I think that any business, start-up or established, needs to have an focused experience, and brand consistency. Something the consumer can always expect. If this experience isn't crafted by a company, consumers might create their own brand associations, and they may not be positive. For example, when I shop at Walmart (which is close to never), I associate the experience with being cluttered and dirty. The reason I feel this way is because there doesn't seem to be a certain flow to the store. There are narrow hallways and a wide variety of things... all over the place. Target crafts a specific experience and customers will pay a premium price for it... even though Target chooses to stay affordable to draw a bigger crowd. Perhaps Walmart has created its in-store experience to feel cluttered an unsophisticated to create the impression of low-low-low prices. Perhaps if Walmart was too clean, people would associate that level of cleanliness and organization with higher prices.

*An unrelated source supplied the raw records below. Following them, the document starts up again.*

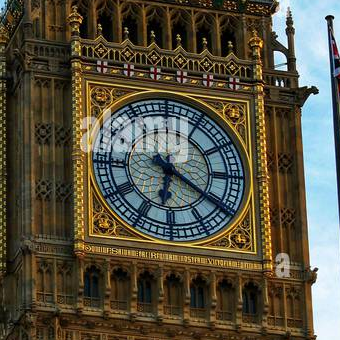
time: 6:20
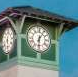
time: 6:05
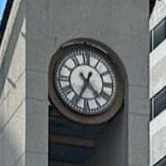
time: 4:34
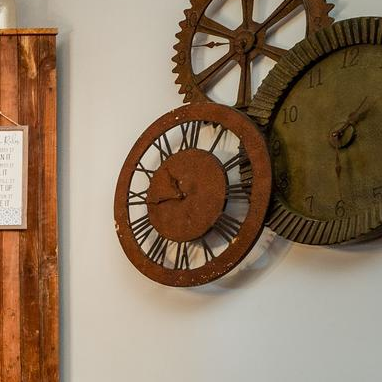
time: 10:43
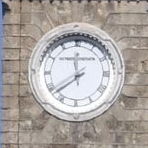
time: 11:38
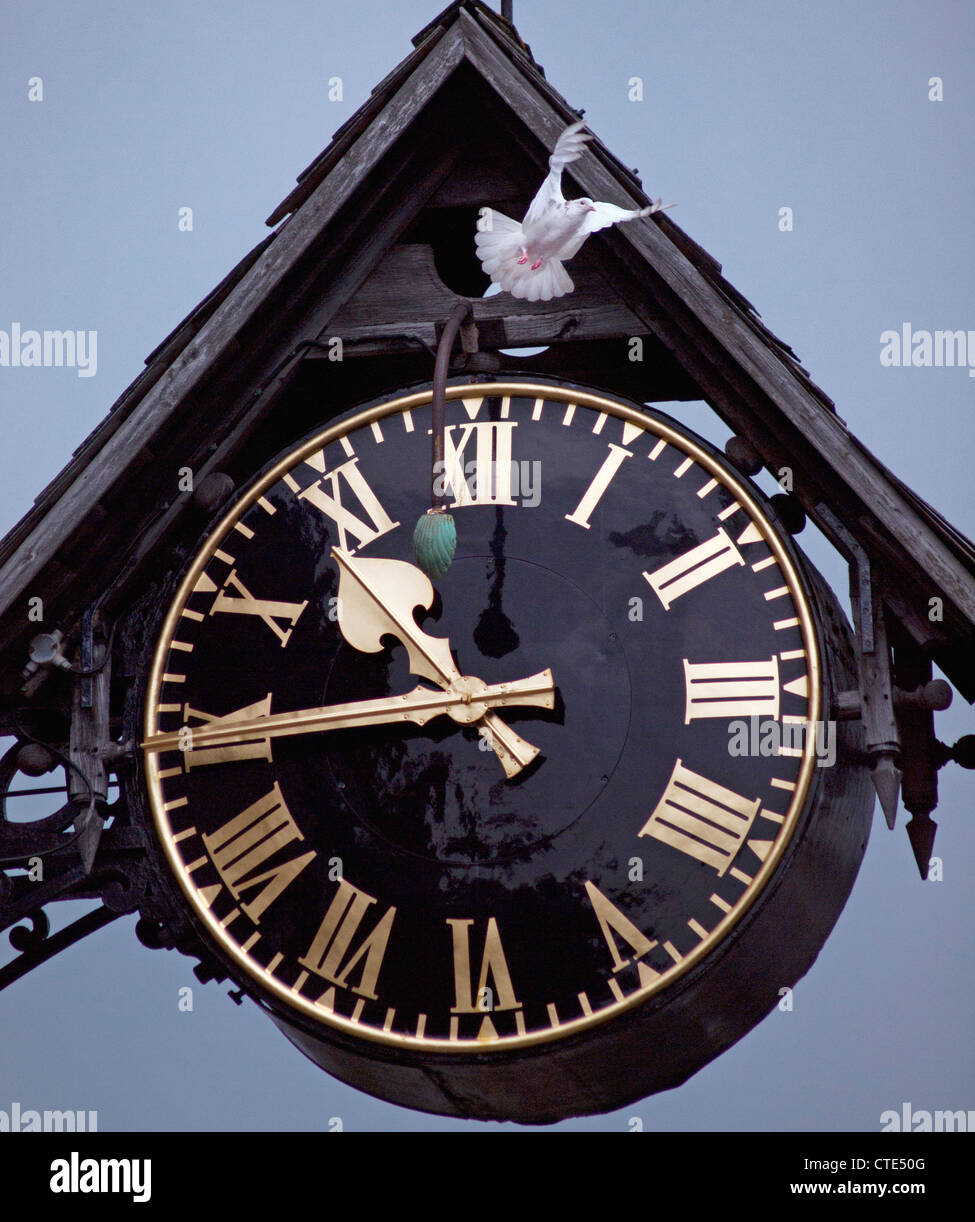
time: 10:45
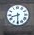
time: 8:30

I guess the point of this post is that more premium brands need to differentiate themselves. I find that many of these fashionable brands all become the same, and differentiate themselves by word of mouth. Should premium brands have focused, complete experiences like Hollister? Does that exuberance lessen the value of the fashion to consumers? Should premium brands be able to sell themselves?
I think that clothes of any kind can only reach a certain quality, and then beyond that quality, people buy brands, not necessarily the clothes itself.
I think all these questions are worth thinking about for an entrepreneur who wants to sell a premium service or product. In my personal opinion, Entrepreneurs should deliver the best product or service they can, but they should also make sure that the consumer experience blows the consumer away. The experience and the quality of the product/service both need to be beyond consumer expectations to develop brand loyalty.
Also, just to clarify once more, I do not wear Hollister. I think their brand is focused on a certain target audience (which is good, they need to absolutely OWN their target market). I am not in that target audience.